Now, Latin students and teachers can consult Lewis and Short whenever they want! And they don't have to carry around a five pound book either!

Latin teacher and entrepreneur Clint Hagen of A Third Way Technologies (a3w) has created a wonderful new version of this Latin dictionary, Glossa, which has both web-based and desktop capabilities! And it's free (thanks to a Creative Commons license), though the author does ask that you consider making a charitable donation to one of his favorite worthy causes, if you find the software useful.

The content of the dictionary is in the public domain, having been published in 1879, but until recently only available as a rather unwieldy tome! Web 2.0 has led to the creation of Glossa, as well as other virtual versions of this venerable reference (notably Lexidium for the iPhone/iPod Touch).

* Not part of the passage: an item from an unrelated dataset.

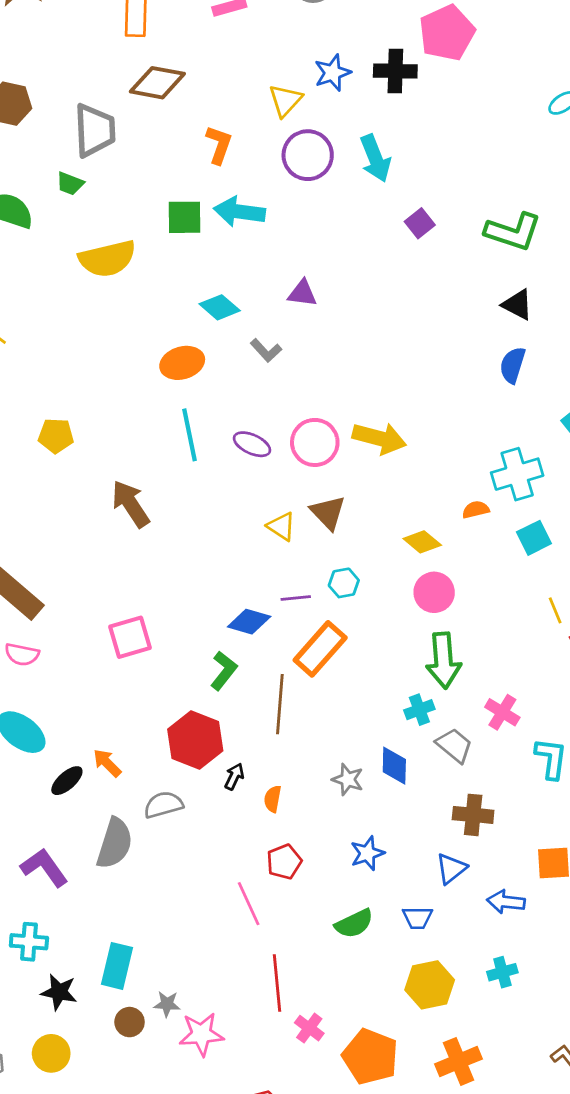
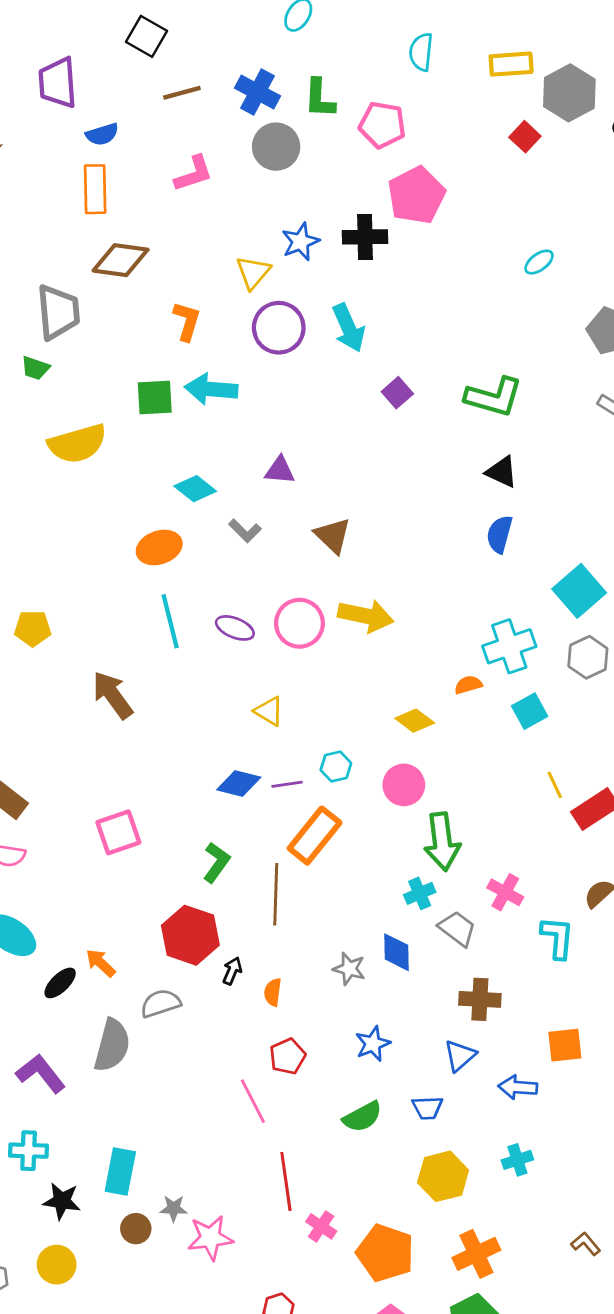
brown triangle: (328, 513) -> (333, 536), moved
pink circle: (434, 592) -> (404, 785), moved
blue diamond: (249, 622) -> (239, 784), moved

According to A3W's homepage, "Glossa combines a unique interface with a commitment to full exploration of a Latin word's possible meanings. The type-ahead suggest feature allows words to be found easily as you type, and the database gives you full definitions of words, including examples from Latin literature and etymologies. The sidebar shows you where you are in the dictionary, giving you the ten words before the current entry and the ten words after." This is a wonderful feature, building in the look and feel of a traditional dictionary, while adapting it to modern technology!

You can even hyperlink to dictionary entries, which I think will definitely also prove quite useful!

magnĭfĭcē! (the adverbial form of magnĭfĭcus, courtesy of Glossa!) Well done, A3W! (Glossa even supplies macrons and breves!)

Visit A Third Way Technologies and try it out for yourself!